▶ **Problem requirements**: Below are the entries. Print only the lines starting at the one with "Нет отзывов о данном товаре." and ending at the one with "明した。戦後平和主義を保ってきた日本。第９条を含め", exactly, with no pictures.

BEGIN Data to use

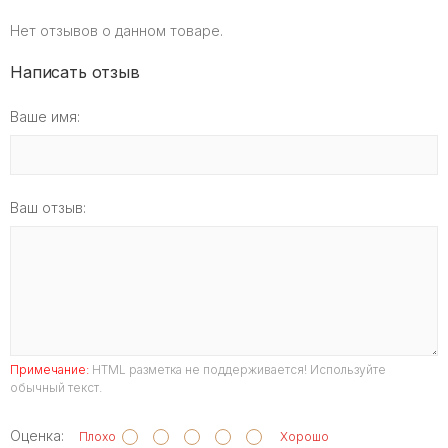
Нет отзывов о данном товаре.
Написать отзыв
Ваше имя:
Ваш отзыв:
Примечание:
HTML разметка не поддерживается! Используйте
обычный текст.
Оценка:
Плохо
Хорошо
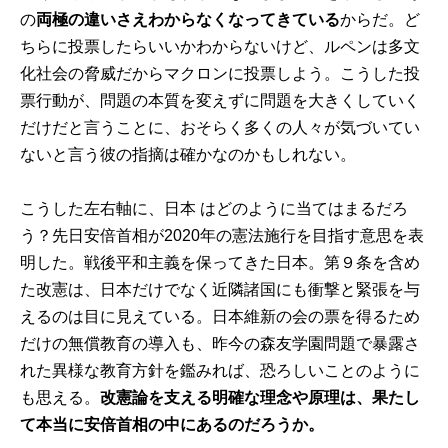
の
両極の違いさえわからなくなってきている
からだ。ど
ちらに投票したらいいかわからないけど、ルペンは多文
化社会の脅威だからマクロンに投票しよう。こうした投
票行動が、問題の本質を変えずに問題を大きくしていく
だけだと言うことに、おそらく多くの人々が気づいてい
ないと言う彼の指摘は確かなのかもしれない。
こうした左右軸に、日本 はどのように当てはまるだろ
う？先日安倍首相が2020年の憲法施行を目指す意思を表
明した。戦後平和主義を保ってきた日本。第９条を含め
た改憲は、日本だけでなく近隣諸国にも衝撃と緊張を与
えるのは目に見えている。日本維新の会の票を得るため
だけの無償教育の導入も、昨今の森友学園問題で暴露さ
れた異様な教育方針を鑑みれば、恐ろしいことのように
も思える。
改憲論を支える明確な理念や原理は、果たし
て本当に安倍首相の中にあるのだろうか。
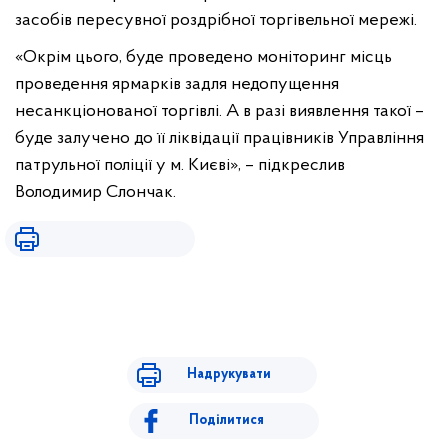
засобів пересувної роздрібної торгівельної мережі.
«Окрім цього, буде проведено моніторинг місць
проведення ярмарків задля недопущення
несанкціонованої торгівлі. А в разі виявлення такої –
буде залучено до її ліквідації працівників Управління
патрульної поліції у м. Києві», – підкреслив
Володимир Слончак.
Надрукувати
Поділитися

END Data to use
BEGIN Data to use

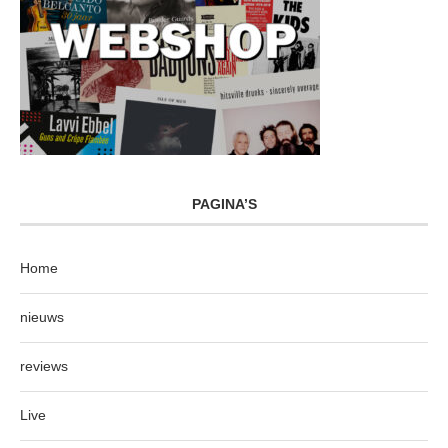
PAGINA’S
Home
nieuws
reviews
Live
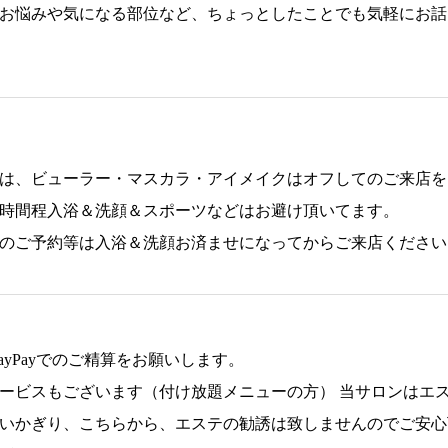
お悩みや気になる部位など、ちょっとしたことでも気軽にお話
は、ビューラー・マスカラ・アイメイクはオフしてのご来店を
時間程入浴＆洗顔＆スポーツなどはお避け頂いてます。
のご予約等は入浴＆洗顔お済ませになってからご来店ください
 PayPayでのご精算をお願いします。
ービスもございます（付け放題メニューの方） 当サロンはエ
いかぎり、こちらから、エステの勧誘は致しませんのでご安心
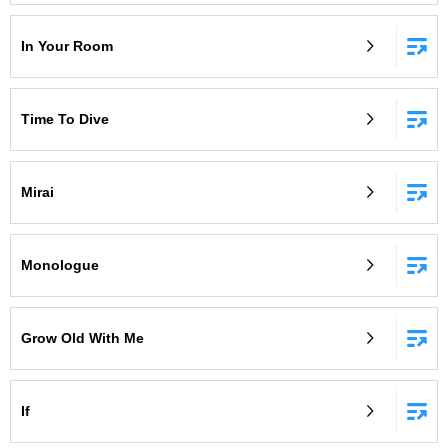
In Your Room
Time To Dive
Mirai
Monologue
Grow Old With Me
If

END Data to use

▶ **Task output**:
Нет отзывов о данном товаре.
Написать отзыв
Ваше имя:
Ваш отзыв:
Примечание:
HTML разметка не поддерживается! Используйте
обычный текст.
Оценка:
Плохо
Хорошо
の
両極の違いさえわからなくなってきている
からだ。ど
ちらに投票したらいいかわからないけど、ルペンは多文
化社会の脅威だからマクロンに投票しよう。こうした投
票行動が、問題の本質を変えずに問題を大きくしていく
だけだと言うことに、おそらく多くの人々が気づいてい
ないと言う彼の指摘は確かなのかもしれない。
こうした左右軸に、日本 はどのように当てはまるだろ
う？先日安倍首相が2020年の憲法施行を目指す意思を表
明した。戦後平和主義を保ってきた日本。第９条を含め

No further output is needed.